When you create an Enterprise changefeed, you can include the initial_scan = 'only'
option to specify that the changefeed should only complete a table scan. The changefeed emits messages for the table scan and then the job completes with a succeeded
status. As a result, you can create a changefeed with initial_scan = 'only'
to export data out of your database.
New in v23.1: You can also schedule a changefeed to use a changefeed initial scan for exporting data on a regular cadence.
The benefits of using changefeeds for this use case instead of export, include:
- Changefeeds are jobs, which can be paused, resumed, cancelled, scheduled, and altered.
- There is observability into a changefeed job using
SHOW CHANGEFEED JOBS
and the Changefeeds Dashboard in the DB Console. - Changefeed jobs have built-in checkpointing and retries.

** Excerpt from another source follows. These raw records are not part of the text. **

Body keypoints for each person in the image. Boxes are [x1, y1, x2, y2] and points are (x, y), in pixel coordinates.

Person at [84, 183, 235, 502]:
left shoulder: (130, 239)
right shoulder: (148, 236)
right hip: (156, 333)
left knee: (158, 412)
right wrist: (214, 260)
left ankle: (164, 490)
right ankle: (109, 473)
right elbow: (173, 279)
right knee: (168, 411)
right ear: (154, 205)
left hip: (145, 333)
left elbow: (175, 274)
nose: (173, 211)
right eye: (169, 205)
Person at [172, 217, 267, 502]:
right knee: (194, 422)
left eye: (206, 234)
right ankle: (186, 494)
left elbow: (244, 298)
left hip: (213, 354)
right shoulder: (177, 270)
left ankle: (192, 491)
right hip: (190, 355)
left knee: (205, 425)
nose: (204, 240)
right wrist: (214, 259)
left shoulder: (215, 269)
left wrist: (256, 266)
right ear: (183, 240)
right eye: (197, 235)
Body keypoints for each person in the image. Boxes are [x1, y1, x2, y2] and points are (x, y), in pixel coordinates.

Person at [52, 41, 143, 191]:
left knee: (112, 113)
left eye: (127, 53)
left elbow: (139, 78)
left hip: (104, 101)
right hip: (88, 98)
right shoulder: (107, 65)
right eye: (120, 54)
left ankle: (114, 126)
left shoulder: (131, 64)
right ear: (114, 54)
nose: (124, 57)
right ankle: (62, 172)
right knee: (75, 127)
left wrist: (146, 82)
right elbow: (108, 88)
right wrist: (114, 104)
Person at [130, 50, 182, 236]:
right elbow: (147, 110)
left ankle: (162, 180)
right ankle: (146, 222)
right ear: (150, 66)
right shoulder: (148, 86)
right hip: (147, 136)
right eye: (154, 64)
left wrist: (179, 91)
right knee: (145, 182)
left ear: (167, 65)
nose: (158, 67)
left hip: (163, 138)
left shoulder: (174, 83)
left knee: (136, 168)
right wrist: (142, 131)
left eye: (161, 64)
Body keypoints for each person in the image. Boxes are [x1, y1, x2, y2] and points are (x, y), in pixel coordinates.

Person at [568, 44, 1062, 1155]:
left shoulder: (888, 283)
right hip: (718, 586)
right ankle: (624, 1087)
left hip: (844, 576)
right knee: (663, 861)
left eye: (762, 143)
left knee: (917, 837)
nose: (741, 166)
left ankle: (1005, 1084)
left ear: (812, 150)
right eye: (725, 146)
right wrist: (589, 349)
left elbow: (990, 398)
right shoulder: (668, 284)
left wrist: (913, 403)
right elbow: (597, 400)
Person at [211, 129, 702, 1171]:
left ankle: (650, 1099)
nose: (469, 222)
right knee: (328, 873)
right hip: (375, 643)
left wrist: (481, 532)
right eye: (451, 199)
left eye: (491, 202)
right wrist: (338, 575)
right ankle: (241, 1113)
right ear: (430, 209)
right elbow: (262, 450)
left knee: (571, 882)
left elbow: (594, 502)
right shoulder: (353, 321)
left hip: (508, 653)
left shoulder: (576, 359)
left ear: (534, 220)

- Changefeed sinks provide additional endpoints for your data.
- You can use the
format=csv
option withinitial_scan= 'only'
to emit messages in CSV format.
Changefeeds emit the same CSV format as EXPORT
. In v22.1, changefeeds emitted CSV data that wrapped some values in single quotes, which were not wrapped when exporting data with the EXPORT
statement.
Examples
Export data with a changefeed
To create a changefeed that will only complete an initial scan of a table(s), run the following:
CREATE CHANGEFEED FOR TABLE movr.users INTO '{scheme}://{host}:{port}?{query_parameters}' WITH initial_scan = 'only', format=csv;
Or, use CDC queries to filter the data that your changefeed emits:
CREATE CHANGEFEED INTO '{scheme}://{host}:{port}?{query_parameters}'
WITH initial_scan = 'only', format=csv AS SELECT name, city FROM movr.users;
The job will return a job ID once it has started. You can use SHOW CHANGEFEED JOBS
to check on the status:
SHOW CHANGEFEED JOB {job ID};
When the scan has completed you will find the output shows succeeded
in the status
field.
Create a scheduled changefeed to export filtered data
This example creates a nightly export of some filtered table data with a scheduled changefeed that will run just after midnight every night. The changefeed uses CDC queries to query the table and filter the data it will send to the sink:
CREATE SCHEDULE sf_skateboard FOR CHANGEFEED INTO 'external://cloud-sink' WITH format=csv
AS SELECT current_location AS sf_address, id, type, status FROM vehicles
WHERE city = 'san francisco' AND type = 'skateboard'
RECURRING '1 0 * * *' WITH SCHEDULE OPTIONS on_execution_failure=retry, on_previous_running=start;
The schedule options control the schedule's behavior:
- If it runs into a failure,
on_execution_failure=retry
will ensure that the schedule retries the changefeed immediately. - If the previous scheduled changefeed is still running,
on_previous_running=start
will start a new changefeed at the defined cadence.